Rezension

Lust und Liebe zum Dinge macht alle Müh' und Arbeit geringe

Romeo und Romy
von Andreas Izquierdo

Bewertet mit 5 Sternen

Romy und Ben sind an einem kleinen Stadttheater engagiert, sie als Souffleuse, er für den Romeo. Zwar wäre Romy lieber auf anstelle „unter“ der Bühne und sie hält sich auch ohne jeden Zweifel für die bessere Julia als die in dieser Rolle agierende Schauspielerin. Zudem ist sie beinahe unsterblich in Ben verliebt und so spielen sich  weite Teile der Dialoge nicht zwischen Romeo und Julia sondern zwischen Romeo und Romy ab. Was den Ablauf auf der Bühne nicht unerheblich stört und letztlich dazu führt, dass die Premiere ein ziemliches Desaster wird.
Romy hat zudem die Nachricht vom Tod ihrer Großmutter Lene erhalten, bei der sie nach dem frühen Tod der Mutter aufgewachsen ist.
Nach der Beisetzung beschließt sie erst einmal, in diesem winzigen und verlassenen Dorf in Sachsen, kurz vor der Grenze zu Tschechien, zu bleiben und sich über ihr weiteres Leben Gedanken zu machen. Den kleinen Hof und eine geringe Menge Bargeld hat sie geerbt und so muss sie sich nicht um die nächsten Wochen und Monate sorgen.
In diesem Dorf Großzerlitsch leben nur noch eine sehr überschaubare Anzahl Menschen, vorwiegend bereits in sehr fortgeschrittenem Lebensalter. Sie haben sich darin eingerichtet, auf ihr Lebensende zu warten und auf eine unausgesprochene Form um die verbliebenen drei freien Grabstellen auf ihrem Friedhof zu konkurrieren. Danach werden die Beerdigungen nach Kleinzerlitzsch verlegt und dorthin will keiner zu seiner letzten Ruhe Eines der Gräber ist durch den Tod Oma Lenes jetzt schon belegt, ein unausgesprochener Wettstreit unter den Alten hat begonnen.
Romy kommt durch den Anblick der alten Scheune auf ihrem Hof eine kühne, ja geradezu eine vermessene Idee.
Gemeinsam ein elisabethanisches Theater in dieser Scheune entstehen zu lassen, gemeinsam mit den Alten des Dorfes und dann Romeo und Julia aufführen …..
Zunächst sind alle sehr skeptisch, sie wird belächelt bis ausgelacht.
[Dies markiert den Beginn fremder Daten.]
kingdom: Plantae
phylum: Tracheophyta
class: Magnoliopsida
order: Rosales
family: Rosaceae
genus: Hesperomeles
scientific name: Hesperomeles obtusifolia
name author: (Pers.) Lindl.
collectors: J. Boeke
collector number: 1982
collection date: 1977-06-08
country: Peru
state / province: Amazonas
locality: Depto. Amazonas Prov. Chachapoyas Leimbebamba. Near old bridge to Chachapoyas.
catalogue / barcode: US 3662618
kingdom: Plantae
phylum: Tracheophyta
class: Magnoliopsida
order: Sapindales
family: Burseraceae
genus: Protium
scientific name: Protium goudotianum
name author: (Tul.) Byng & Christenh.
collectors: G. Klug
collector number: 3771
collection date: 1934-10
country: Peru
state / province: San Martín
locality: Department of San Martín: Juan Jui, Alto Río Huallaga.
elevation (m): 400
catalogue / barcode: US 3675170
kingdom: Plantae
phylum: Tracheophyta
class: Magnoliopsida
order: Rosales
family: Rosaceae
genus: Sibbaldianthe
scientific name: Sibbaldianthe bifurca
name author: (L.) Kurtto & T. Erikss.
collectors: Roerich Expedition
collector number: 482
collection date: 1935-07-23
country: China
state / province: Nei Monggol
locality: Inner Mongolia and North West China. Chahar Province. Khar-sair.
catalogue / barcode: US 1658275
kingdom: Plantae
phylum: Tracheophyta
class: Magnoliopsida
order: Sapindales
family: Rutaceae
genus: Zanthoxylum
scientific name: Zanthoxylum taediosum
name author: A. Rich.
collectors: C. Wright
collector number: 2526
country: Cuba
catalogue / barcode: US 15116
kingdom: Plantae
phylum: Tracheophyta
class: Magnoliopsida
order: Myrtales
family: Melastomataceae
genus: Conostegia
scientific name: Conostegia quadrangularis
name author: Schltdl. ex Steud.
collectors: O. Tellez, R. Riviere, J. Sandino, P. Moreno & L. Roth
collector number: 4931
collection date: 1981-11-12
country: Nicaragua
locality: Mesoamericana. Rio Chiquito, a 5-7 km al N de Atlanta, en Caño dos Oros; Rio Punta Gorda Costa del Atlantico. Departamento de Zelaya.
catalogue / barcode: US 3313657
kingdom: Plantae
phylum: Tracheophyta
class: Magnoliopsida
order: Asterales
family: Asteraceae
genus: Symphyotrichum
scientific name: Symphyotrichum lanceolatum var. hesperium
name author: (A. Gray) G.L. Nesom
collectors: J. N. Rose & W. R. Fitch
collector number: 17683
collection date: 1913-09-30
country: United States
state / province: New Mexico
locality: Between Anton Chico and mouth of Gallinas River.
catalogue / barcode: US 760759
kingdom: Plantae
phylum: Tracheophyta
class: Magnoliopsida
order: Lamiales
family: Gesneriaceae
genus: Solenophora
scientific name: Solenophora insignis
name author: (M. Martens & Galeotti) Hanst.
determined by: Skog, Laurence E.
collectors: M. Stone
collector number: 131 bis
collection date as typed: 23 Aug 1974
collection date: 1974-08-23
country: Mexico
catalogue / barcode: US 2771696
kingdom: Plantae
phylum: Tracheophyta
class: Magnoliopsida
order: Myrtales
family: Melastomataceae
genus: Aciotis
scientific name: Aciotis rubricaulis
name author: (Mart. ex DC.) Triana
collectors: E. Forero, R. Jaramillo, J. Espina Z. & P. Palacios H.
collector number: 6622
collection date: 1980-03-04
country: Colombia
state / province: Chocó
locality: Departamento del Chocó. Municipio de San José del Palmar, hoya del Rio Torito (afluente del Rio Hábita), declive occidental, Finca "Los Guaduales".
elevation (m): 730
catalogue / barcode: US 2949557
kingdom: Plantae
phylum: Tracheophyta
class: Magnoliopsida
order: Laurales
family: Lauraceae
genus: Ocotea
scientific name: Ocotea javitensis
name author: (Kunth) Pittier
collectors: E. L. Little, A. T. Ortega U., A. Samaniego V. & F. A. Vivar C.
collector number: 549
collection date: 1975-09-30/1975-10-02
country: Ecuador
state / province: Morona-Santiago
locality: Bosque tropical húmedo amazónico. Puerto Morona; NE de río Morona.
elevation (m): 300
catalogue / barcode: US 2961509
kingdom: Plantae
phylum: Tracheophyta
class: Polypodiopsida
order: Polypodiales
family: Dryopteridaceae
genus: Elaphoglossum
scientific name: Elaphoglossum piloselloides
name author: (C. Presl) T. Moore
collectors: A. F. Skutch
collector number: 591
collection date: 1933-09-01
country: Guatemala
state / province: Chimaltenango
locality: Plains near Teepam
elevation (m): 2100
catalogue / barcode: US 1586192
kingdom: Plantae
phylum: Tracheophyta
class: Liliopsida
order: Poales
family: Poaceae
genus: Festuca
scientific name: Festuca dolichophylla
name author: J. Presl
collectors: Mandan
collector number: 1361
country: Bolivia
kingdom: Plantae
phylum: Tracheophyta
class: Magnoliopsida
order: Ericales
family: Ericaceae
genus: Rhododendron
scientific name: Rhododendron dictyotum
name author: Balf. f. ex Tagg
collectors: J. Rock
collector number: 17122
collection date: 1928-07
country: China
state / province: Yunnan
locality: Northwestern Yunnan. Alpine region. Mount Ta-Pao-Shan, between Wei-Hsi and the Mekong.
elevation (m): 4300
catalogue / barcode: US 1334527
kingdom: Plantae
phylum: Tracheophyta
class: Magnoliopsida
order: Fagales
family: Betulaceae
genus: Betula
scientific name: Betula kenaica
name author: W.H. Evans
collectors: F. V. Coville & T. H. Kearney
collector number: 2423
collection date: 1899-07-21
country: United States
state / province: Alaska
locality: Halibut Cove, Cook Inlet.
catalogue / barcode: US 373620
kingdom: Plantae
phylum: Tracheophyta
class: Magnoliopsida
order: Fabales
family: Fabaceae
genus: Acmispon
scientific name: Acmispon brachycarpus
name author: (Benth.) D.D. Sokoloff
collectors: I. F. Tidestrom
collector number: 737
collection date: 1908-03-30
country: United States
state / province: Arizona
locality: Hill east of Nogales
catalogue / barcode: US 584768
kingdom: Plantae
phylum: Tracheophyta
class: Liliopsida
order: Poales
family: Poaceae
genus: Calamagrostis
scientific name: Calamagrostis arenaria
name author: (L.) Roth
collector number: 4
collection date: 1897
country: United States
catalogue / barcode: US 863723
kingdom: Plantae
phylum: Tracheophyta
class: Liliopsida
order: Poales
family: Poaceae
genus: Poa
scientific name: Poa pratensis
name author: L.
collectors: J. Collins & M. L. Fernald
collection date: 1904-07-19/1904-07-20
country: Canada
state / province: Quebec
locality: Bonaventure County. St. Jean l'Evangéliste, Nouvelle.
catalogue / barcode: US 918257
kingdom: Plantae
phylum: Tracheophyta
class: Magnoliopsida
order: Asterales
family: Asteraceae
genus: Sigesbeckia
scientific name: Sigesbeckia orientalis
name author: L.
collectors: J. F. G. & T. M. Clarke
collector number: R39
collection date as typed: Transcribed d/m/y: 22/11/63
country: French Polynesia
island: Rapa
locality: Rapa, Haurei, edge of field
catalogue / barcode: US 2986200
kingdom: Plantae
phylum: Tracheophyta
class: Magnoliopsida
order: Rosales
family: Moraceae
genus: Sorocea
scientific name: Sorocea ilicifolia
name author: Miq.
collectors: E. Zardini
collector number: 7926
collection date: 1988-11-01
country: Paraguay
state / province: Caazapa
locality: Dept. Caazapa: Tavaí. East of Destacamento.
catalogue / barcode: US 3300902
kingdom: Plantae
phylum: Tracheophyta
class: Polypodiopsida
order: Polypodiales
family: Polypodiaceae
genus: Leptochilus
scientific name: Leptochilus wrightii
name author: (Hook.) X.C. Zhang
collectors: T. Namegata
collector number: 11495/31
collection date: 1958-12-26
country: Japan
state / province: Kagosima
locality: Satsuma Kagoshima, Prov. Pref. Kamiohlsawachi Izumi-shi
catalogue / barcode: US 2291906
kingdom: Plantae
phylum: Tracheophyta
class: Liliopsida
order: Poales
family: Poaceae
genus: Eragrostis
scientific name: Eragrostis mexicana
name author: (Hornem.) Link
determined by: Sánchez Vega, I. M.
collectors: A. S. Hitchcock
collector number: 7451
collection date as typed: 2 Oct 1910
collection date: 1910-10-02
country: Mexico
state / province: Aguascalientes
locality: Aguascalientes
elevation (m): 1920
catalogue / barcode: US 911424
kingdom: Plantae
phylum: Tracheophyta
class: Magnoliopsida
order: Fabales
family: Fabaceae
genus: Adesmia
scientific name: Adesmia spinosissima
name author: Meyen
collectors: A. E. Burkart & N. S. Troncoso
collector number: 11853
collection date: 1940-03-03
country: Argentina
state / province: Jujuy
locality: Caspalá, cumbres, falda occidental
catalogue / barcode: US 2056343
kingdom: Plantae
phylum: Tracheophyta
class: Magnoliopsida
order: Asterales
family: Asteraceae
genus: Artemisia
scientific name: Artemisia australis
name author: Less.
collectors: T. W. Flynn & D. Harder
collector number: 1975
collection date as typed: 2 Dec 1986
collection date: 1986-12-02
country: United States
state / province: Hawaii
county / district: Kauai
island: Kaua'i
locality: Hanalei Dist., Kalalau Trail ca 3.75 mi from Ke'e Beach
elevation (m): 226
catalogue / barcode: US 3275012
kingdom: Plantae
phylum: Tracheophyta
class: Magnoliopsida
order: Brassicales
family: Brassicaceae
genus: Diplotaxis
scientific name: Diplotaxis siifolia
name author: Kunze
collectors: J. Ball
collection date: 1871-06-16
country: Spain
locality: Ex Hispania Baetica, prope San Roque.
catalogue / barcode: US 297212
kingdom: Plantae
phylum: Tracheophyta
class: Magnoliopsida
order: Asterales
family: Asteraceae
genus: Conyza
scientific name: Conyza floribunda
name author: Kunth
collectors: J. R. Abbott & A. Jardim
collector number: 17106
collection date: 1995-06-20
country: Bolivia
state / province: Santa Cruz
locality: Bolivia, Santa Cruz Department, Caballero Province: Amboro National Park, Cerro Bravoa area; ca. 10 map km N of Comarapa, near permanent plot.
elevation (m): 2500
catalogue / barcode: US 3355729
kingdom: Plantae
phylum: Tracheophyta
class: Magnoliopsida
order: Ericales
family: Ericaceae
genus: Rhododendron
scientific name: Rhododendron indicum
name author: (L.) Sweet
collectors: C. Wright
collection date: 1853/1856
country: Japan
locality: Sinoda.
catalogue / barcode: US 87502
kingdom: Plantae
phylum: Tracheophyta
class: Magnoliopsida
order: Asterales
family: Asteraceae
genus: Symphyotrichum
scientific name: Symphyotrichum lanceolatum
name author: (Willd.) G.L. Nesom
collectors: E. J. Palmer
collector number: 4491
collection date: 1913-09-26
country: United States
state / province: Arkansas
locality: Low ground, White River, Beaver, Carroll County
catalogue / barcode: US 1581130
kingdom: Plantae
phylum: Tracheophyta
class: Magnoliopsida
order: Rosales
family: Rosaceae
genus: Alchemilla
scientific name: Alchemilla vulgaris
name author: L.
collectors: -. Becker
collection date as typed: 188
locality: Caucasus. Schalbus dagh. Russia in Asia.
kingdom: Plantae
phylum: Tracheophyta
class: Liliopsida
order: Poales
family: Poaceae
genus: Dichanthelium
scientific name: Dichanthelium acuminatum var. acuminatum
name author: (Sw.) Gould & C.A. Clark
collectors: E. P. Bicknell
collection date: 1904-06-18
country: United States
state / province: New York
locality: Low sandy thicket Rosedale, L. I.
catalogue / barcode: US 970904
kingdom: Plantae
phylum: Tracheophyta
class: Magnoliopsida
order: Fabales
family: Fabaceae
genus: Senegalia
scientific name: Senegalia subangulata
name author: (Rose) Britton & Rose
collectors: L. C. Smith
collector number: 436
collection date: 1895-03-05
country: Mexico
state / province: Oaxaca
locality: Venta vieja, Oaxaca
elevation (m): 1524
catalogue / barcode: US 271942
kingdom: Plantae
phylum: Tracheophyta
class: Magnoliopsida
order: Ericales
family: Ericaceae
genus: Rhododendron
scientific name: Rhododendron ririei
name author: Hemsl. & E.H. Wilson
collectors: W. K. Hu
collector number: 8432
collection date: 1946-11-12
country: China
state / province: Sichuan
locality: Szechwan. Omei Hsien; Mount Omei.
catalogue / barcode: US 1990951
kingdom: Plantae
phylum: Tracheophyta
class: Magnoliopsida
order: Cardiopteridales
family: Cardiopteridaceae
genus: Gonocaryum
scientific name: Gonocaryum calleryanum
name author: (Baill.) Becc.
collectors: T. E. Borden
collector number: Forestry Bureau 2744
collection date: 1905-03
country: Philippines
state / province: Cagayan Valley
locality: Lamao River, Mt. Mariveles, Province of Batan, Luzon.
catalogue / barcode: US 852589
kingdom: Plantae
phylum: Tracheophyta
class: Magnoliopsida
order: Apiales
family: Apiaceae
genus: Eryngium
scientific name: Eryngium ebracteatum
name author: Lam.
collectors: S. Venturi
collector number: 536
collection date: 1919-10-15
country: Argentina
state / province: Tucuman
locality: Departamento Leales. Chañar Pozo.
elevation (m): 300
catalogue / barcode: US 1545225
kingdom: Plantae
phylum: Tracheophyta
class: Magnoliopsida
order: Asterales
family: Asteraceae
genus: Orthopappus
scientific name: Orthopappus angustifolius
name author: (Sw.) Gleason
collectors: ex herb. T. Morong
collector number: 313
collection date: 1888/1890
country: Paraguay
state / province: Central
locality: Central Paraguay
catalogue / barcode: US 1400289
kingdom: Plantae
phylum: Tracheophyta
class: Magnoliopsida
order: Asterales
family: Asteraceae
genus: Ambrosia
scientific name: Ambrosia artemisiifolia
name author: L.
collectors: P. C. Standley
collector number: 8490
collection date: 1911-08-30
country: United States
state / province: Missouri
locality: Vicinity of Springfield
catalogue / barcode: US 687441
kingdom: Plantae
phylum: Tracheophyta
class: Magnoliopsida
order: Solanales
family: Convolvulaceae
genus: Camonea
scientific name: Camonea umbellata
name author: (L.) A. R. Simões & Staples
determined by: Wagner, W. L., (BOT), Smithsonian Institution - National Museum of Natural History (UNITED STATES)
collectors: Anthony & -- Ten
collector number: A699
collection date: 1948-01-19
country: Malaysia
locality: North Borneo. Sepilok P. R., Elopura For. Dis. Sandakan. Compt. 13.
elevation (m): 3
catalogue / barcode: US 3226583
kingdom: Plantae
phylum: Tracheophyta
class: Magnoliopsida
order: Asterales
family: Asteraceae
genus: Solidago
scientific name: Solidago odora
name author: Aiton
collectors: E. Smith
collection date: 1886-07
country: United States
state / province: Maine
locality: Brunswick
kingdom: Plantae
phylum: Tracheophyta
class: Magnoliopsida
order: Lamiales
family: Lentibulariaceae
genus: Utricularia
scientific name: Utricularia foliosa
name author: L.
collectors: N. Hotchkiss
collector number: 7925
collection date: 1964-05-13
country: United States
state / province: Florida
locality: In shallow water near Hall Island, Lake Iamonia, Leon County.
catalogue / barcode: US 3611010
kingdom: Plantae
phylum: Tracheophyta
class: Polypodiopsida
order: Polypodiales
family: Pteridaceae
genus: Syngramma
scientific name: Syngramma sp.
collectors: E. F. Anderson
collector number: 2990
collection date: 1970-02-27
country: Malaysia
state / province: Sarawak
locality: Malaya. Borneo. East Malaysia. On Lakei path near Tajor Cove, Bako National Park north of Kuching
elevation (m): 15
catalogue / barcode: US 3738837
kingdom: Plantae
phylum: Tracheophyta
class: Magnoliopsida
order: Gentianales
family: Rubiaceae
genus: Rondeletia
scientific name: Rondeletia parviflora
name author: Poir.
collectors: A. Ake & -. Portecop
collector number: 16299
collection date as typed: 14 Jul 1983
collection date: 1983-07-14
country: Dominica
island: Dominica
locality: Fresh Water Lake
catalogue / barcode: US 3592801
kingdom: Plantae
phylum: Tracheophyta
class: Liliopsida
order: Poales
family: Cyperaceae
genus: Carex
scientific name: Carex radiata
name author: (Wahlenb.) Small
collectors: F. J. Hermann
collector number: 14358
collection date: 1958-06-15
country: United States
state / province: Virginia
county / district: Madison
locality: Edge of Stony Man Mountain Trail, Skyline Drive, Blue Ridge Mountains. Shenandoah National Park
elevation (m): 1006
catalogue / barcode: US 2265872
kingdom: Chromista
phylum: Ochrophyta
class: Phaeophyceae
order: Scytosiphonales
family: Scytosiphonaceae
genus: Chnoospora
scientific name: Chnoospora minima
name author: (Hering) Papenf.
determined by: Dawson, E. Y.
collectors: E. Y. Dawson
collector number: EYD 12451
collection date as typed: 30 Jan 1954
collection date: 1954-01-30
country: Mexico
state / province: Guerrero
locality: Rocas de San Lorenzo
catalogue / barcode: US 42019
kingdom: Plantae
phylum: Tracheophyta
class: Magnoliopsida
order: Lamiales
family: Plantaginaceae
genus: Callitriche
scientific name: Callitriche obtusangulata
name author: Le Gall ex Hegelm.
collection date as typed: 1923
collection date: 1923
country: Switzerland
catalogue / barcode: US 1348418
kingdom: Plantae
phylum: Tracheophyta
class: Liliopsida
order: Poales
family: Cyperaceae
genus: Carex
Aber – nach und nach kommen immer der Bewohner und sagen zunächst sehr zögerlich, später immer deutlicher „ich bin dabei“. Romy ist überglücklich.
Der Hauptteil des Romans erzählt jetzt von diesem Vorhaben - von der ersten Zeichnung, über Probleme mit der Genehmigung, der immer wieder wackeligen Finanzierung, vielen bautechnischen Fragen, von den Kostümen und den Proben und vor allem davon, wie aus dieser sehr gemischten Truppe im Laufe des Projekts immer mehr eine verschworene Gemeinschaft wird, die aus jedem Rückschlag mit mehr Selbstbewusstsein wieder aufsteht. Und weitermacht. Mittlerweile denkt niemand mehr über den Tod und die beiden letzten Grabstellen nach, alle leben wieder sehr aktiv und blühen geradezu auf.
Diese so sehr vielfältigen Facetten der Menschlichkeit, des Miteinander, des Wissens um die eigenen Stärken, sind es, die das Buch so lesenswert machen. Sich Romeo und Julia, hochbetagt und sächselnd, auf der Bühne vorzustellen, auch alle anderen Darsteller/innen in hohen Lebensjahren, das erzeugt schon ganz besondere Bilder im Kopf.